Stored data entries:
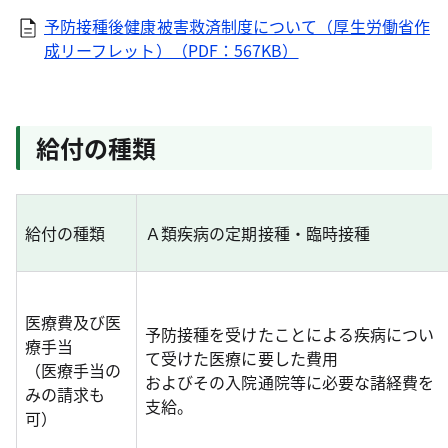
予防接種後健康被害救済制度について（厚生労働省作
成リーフレット）（PDF：567KB）
給付の種類
給付の種類
Ａ類疾病の定期接種・臨時接種
医療費及び医
予防接種を受けたことによる疾病につい
療手当
て受けた医療に要した費用
（医療手当の
およびその入院通院等に必要な諸経費を
みの請求も
支給。
可）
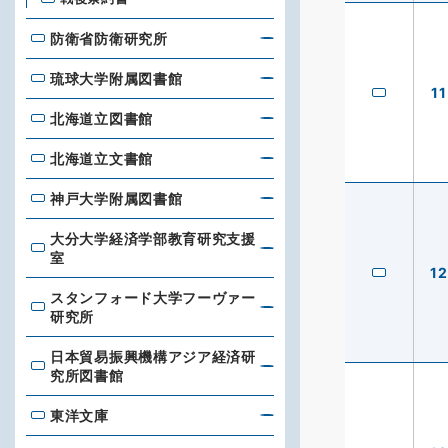
防衛省防衛研究所
防衛省防衛研究所
琉球大学附属図書館
琉球大学附属図書館
11
北海道立図書館
北海道立図書館
北海道立文書館
北海道立文書館
神戸大学附属図書館
神戸大学附属図書館
大分大学経済学部教育研究支援
大分大学経済学部教育研究支援室
室
12
スタンフォード大学フーヴァー
スタンフォード大学フーヴァー研究所
研究所
日本貿易振興機構アジア経済研
日本貿易振興機構アジア経済研究所図書館
究所図書館
東洋文庫
東洋文庫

_THE PROBLEM_: Nothing but the text is wanted: repeat the data above exactly, without its images.

_RESULT_:
予防接種後健康被害救済制度について（厚生労働省作
成リーフレット）（PDF：567KB）
給付の種類
給付の種類
Ａ類疾病の定期接種・臨時接種
医療費及び医
予防接種を受けたことによる疾病につい
療手当
て受けた医療に要した費用
（医療手当の
およびその入院通院等に必要な諸経費を
みの請求も
支給。
可）
防衛省防衛研究所
防衛省防衛研究所
琉球大学附属図書館
琉球大学附属図書館
11
北海道立図書館
北海道立図書館
北海道立文書館
北海道立文書館
神戸大学附属図書館
神戸大学附属図書館
大分大学経済学部教育研究支援
大分大学経済学部教育研究支援室
室
12
スタンフォード大学フーヴァー
スタンフォード大学フーヴァー研究所
研究所
日本貿易振興機構アジア経済研
日本貿易振興機構アジア経済研究所図書館
究所図書館
東洋文庫
東洋文庫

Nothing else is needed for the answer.